Exercise data ▸
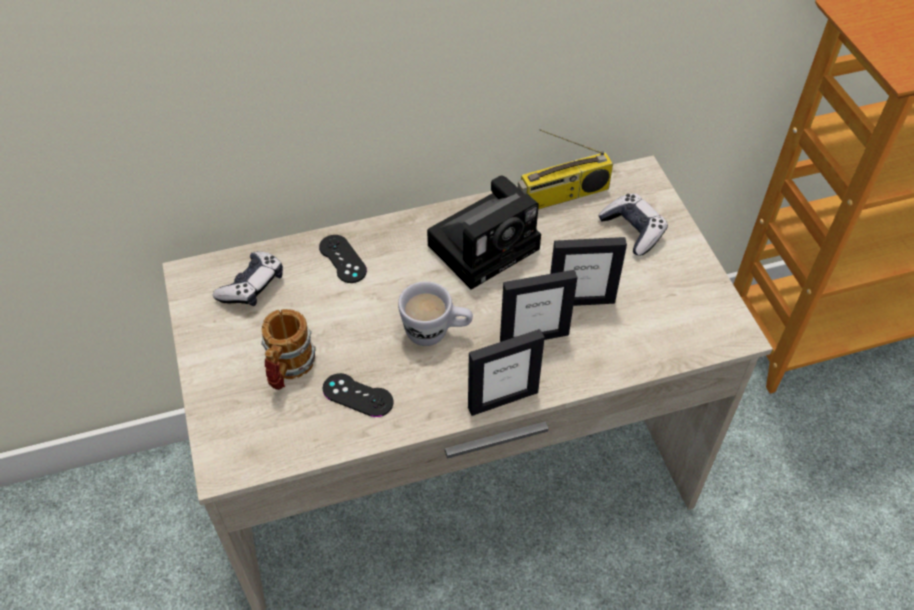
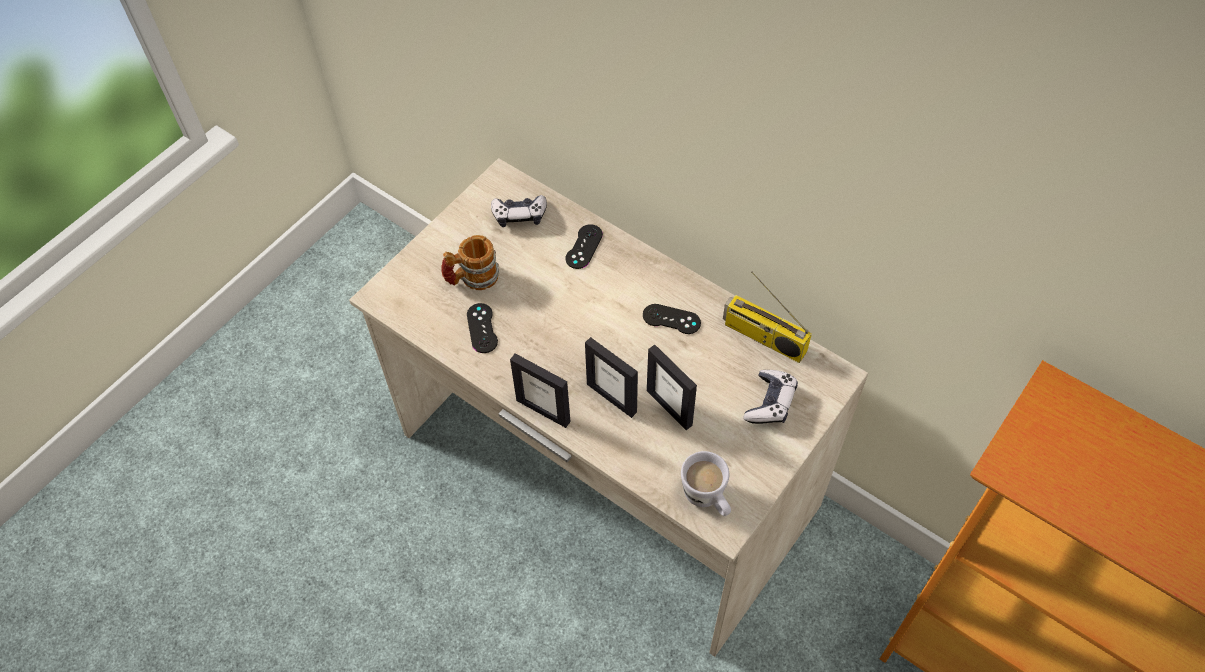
camera: 55 degrees right, 5 degrees up
white mug [398,281,473,346] -> white mug moved to [681,451,731,516]
camera [427,176,541,290] -> black game controller [643,304,701,334]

The problem ▸ Could each line of the data be written out exactly, with no pictures included?

Written reply ▸
camera: 55 degrees right, 5 degrees up
white mug [398,281,473,346] -> white mug moved to [681,451,731,516]
camera [427,176,541,290] -> black game controller [643,304,701,334]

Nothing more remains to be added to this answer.